Work instructions: From the line with "892 257 8664" through the final line, please write out the listing exactly, including both of those lines.

=== Begin Enclosure ===

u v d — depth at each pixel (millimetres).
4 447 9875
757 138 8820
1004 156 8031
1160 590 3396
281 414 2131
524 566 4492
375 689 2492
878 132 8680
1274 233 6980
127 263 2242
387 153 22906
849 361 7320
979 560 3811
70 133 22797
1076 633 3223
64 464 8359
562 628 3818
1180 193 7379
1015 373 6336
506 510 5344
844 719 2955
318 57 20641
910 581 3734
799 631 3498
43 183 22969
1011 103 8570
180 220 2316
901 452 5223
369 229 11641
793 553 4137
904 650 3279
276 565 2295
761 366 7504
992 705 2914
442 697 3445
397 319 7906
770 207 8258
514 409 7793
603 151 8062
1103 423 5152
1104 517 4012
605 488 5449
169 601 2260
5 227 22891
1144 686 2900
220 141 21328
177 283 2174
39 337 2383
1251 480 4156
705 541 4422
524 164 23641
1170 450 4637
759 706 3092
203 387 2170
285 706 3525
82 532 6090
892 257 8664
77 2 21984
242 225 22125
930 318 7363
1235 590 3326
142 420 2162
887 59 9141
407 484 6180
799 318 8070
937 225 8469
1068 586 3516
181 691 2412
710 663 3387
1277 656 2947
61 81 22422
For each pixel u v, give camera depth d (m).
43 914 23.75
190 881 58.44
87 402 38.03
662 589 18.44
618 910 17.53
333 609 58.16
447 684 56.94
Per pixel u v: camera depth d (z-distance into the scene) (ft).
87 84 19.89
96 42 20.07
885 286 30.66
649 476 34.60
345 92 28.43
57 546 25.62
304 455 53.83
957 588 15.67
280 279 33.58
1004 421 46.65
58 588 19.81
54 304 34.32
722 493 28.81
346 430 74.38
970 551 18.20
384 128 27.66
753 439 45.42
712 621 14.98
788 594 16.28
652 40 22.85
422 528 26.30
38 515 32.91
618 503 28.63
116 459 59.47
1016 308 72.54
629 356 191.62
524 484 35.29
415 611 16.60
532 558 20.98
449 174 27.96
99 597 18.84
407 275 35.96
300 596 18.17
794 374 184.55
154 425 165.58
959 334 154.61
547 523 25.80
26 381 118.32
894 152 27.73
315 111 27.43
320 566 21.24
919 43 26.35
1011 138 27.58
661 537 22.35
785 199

=== End Enclosure ===

Answer:
892 257 8664
77 2 21984
242 225 22125
930 318 7363
1235 590 3326
142 420 2162
887 59 9141
407 484 6180
799 318 8070
937 225 8469
1068 586 3516
181 691 2412
710 663 3387
1277 656 2947
61 81 22422
For each pixel u v, give camera depth d (m).
43 914 23.75
190 881 58.44
87 402 38.03
662 589 18.44
618 910 17.53
333 609 58.16
447 684 56.94
Per pixel u v: camera depth d (z-distance into the scene) (ft).
87 84 19.89
96 42 20.07
885 286 30.66
649 476 34.60
345 92 28.43
57 546 25.62
304 455 53.83
957 588 15.67
280 279 33.58
1004 421 46.65
58 588 19.81
54 304 34.32
722 493 28.81
346 430 74.38
970 551 18.20
384 128 27.66
753 439 45.42
712 621 14.98
788 594 16.28
652 40 22.85
422 528 26.30
38 515 32.91
618 503 28.63
116 459 59.47
1016 308 72.54
629 356 191.62
524 484 35.29
415 611 16.60
532 558 20.98
449 174 27.96
99 597 18.84
407 275 35.96
300 596 18.17
794 374 184.55
154 425 165.58
959 334 154.61
547 523 25.80
26 381 118.32
894 152 27.73
315 111 27.43
320 566 21.24
919 43 26.35
1011 138 27.58
661 537 22.35
785 199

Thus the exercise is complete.